WHAT IS BEING ASKED
Each line containing the string "pages" should be copied out of the entries.

INFORMATION GIVEN

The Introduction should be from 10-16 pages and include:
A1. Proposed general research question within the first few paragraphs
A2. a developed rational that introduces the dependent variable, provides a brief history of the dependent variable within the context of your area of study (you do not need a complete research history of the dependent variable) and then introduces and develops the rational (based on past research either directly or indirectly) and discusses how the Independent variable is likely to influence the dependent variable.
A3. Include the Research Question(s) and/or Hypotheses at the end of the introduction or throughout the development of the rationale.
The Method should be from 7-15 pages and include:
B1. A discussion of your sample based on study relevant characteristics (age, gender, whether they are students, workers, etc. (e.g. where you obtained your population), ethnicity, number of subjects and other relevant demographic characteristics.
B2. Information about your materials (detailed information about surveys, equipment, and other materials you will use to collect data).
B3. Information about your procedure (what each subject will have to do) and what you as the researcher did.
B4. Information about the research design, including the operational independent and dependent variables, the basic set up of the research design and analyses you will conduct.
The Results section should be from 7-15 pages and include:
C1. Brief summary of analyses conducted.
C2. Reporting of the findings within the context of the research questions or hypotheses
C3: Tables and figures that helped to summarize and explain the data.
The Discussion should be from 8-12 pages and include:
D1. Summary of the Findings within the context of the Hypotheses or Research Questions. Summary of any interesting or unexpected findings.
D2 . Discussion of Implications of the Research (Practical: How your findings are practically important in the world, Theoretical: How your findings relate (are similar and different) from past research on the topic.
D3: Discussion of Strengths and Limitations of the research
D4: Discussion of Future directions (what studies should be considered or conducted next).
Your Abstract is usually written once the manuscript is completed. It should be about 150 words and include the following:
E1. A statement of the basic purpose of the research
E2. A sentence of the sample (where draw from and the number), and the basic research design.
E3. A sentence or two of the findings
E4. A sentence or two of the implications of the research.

* * *

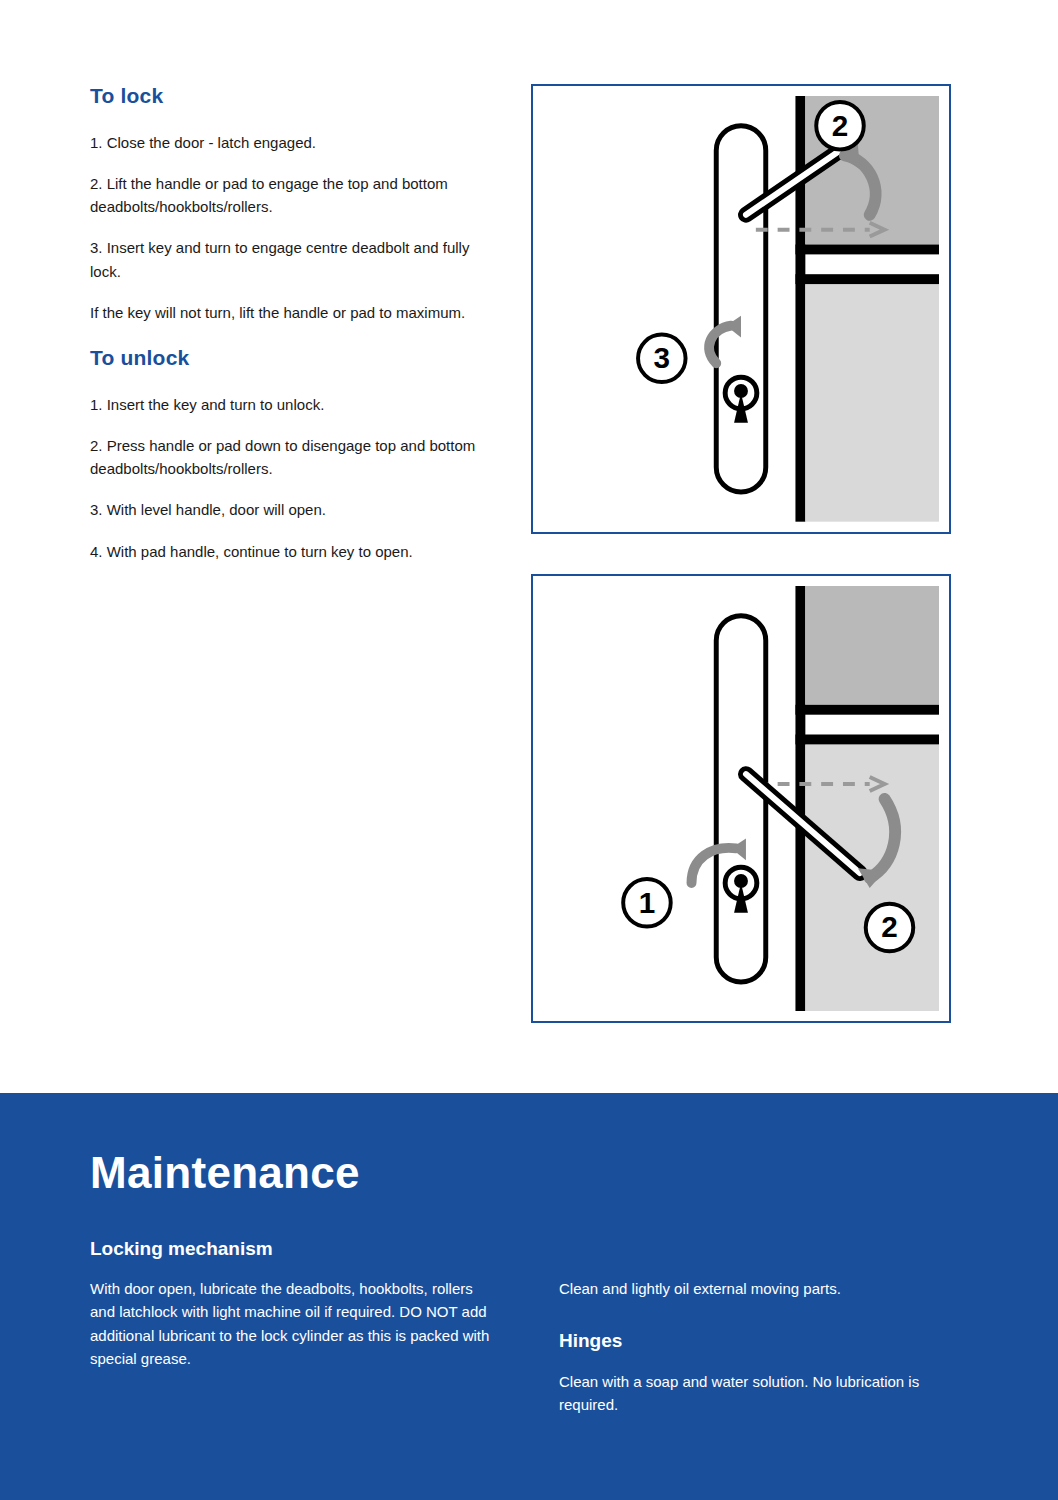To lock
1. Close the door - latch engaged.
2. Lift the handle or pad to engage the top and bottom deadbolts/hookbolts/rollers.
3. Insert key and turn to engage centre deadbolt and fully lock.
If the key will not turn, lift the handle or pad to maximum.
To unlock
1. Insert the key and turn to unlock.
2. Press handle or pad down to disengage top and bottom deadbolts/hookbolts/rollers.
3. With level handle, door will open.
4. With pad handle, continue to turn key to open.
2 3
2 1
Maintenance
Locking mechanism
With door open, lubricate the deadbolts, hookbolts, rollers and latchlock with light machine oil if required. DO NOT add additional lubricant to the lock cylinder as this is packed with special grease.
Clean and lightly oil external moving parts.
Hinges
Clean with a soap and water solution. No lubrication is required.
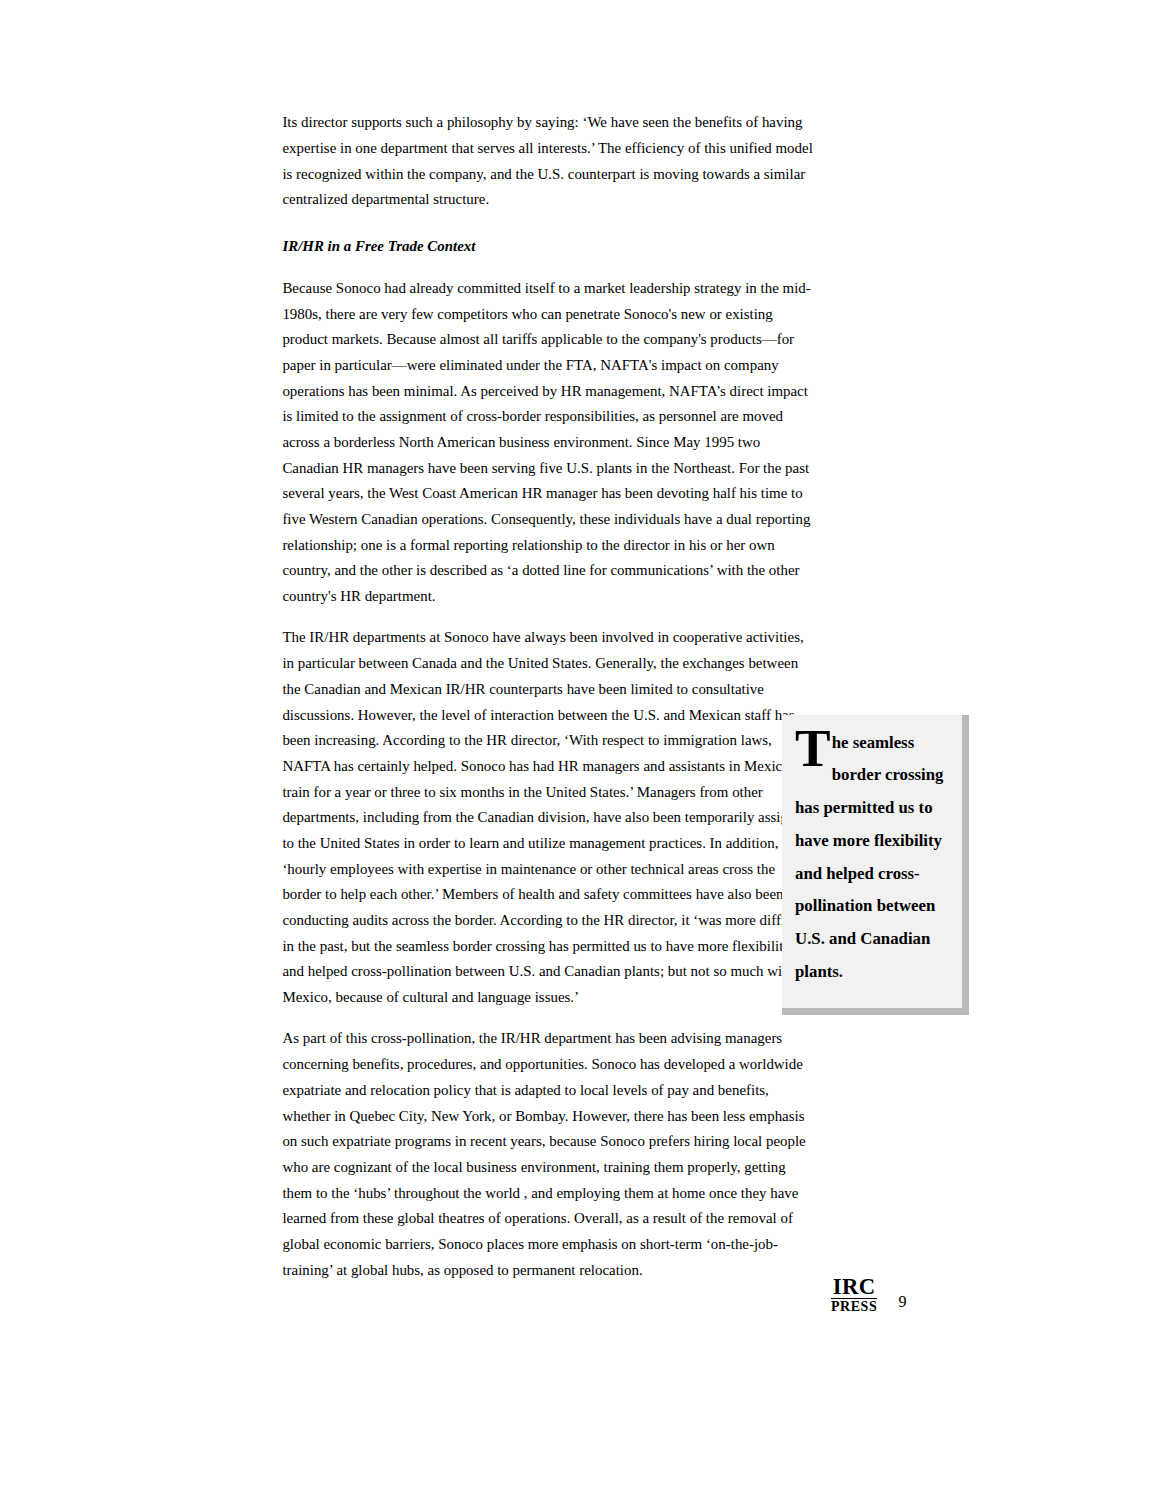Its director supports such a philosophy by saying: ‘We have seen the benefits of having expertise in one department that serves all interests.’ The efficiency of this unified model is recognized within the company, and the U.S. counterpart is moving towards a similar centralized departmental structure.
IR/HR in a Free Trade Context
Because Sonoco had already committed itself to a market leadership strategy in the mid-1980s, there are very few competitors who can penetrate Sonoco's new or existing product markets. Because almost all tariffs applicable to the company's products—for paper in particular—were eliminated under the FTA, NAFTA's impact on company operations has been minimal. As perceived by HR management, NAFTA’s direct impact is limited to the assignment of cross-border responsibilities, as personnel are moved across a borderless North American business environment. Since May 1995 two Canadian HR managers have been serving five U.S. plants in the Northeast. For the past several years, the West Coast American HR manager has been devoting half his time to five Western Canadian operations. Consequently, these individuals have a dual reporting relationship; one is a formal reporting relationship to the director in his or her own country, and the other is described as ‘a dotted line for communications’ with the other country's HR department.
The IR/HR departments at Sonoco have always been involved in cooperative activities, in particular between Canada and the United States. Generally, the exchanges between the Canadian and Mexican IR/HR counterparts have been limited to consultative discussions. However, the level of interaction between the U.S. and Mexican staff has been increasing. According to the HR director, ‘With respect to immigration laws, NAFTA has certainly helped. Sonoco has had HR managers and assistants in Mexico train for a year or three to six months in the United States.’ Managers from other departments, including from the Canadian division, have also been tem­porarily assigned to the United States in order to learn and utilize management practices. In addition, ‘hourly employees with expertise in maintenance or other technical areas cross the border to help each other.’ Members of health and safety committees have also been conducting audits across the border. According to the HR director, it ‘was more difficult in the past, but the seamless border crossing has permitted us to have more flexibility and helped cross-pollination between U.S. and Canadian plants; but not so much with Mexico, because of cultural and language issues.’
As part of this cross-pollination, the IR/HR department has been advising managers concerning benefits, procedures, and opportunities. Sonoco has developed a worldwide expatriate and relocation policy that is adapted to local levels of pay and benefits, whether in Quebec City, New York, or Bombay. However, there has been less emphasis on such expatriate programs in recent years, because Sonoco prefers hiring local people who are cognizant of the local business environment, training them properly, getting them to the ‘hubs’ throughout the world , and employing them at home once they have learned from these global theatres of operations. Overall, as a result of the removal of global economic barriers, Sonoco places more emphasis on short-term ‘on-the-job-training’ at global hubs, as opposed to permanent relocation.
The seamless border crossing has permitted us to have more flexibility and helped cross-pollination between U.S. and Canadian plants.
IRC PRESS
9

SOLUTION TO THIS PROBLEM
The Introduction should be from 10-16 pages and include:
The Method should be from 7-15 pages and include:
The Results section should be from 7-15 pages and include:
The Discussion should be from 8-12 pages and include:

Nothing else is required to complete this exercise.